The incomplete rationality of mechanics thus demands the subsequent elimination of gravitational constant. Really, its unit value finally mutually equals all the basic quantities: length, time, mass, electricity and even energy. Owing to the huge authority of this constant, gained by the long time, such solution has not been even noticed, let alone applied. Instead, the unit Plank's constant, relating the energy and frequency of a photon, is proposed. The gravitational constant thus turns into surface dimensions, so as the Plank's constant – in the former solution. This fact implies a surface in one of the two laws, not so far taken into account nor noticed in practice. This is unbelievable in the law of gravitation at least. However, if we substitute the photon frequency by the proportional sector speed, both of the two mentioned physical constants will be equally reduced to units. The explanation of this procedure will be supported by the convenient photon model [2].

8. Conclusions

Physical forces are explained by variable pressures of the media, as the structural strata. Kinetic and dynamic forces react on the object motion or acceleration. The static forces are reduced to kinetic ones, from the cosmic process. The forces arisen in various structural strata oppose each other, obeying the balance at each point of space.

This balance is expressed by the third Newtonian law. The forces oppose the gradients of respective energies, so that the force balance accords with the homogeneous summary energy, in the General Natural Law. Bernoulli's equation is its particular case, applied to the three energies and respective forces at fluidic media.
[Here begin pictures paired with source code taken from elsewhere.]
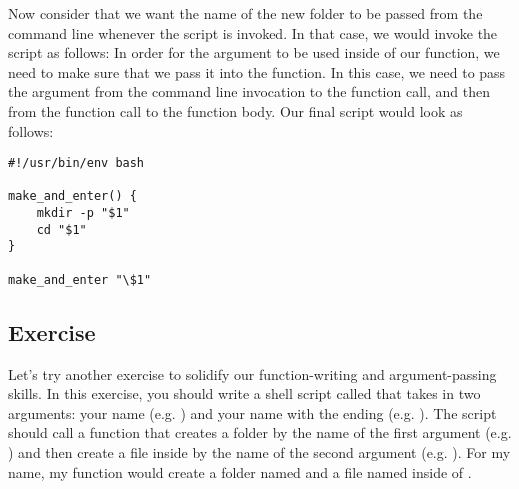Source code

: \documentclass{article}
\begin{document}
Now consider that we want the name of the new folder to be passed from the command line whenever the script is invoked. In that case, we would invoke the script as follows: 
In order for the argument  to be used inside of our function, we need to make sure that we pass it into the function. In this case, we need to pass the argument from the command line invocation to the function call, and then from the function call to the function body. Our final script would look as follows: 
\begin{lstlisting}[style=Python]
#!/usr/bin/env bash

make_and_enter() {
	mkdir -p "$1"
	cd "$1"
}

make_and_enter "\$1"
\end{lstlisting}

\subsection{Exercise}
Let's try another exercise to solidify our function-writing and argument-passing skills. In this exercise, you should write a shell script called  that takes in two arguments: your name (e.g. ) and your name with the  ending (e.g. ).  The script should call a function that creates a folder by the name of the first argument (e.g. ) and then create a file inside by the name of the second argument (e.g. ).
For my name, my function would create a folder named  and a file named  inside of .
\end{document}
Kinetic forces between the flows or vortices, as the polar or axial vectors, may be distinguished by the imaginary unit. The real exponent in Laplace’s transformation concerns the energy transfer between two strata, but imaginary one – its barter at cyclic processes. The double number of the axes in the string-theory may be thus understood.

The static potentials are reduced to the opposite energetic disturbances, and so the energy homogeneity implies electrical neutrality of each spatial location, as the sum of various polarities from respective strata. This law implies the other laws of EM theory. Applied to elementary particles, they explain the known laws of mechanics.

Amongst the three natural categories (space, time & matter), time is included into 4D, as the additional metrical axis [3]. Determining the direction of the cosmic process, it is privileged in relation to the spatial axes. The relation of 4D space and energy, as the two remaining natural categories, is expressed by the General Natural Law.

The related natural laws mutually relate mass, electricity and energy, as the substances. Mass is reduced to the energy around the particles, but electricity – to structural relations. A plenty of particles gives the impression of the substances. As the union of the open disciplines, the unique physical science is closed by the cosmic process.

The fifth axis is illustrated by the human senses, operating on various structural levels. Unlike the molecular motion manifest by the temperature, the wind affects touch, with respective transfer of the thermal energy. Unlike the macro-kinetic forces, dependent on the body shapes, respective micro-forces – affecting elementary particles, are symmetric at least statistically.

The denser energies and stronger forces determine less compressible media and greater speeds of signal propagations. Such infinite speed may be expected through the dotted structure on the absolute level. An event from a point would be immediately present in the whole cosmos, thus exceeding the apparent notions of space and time.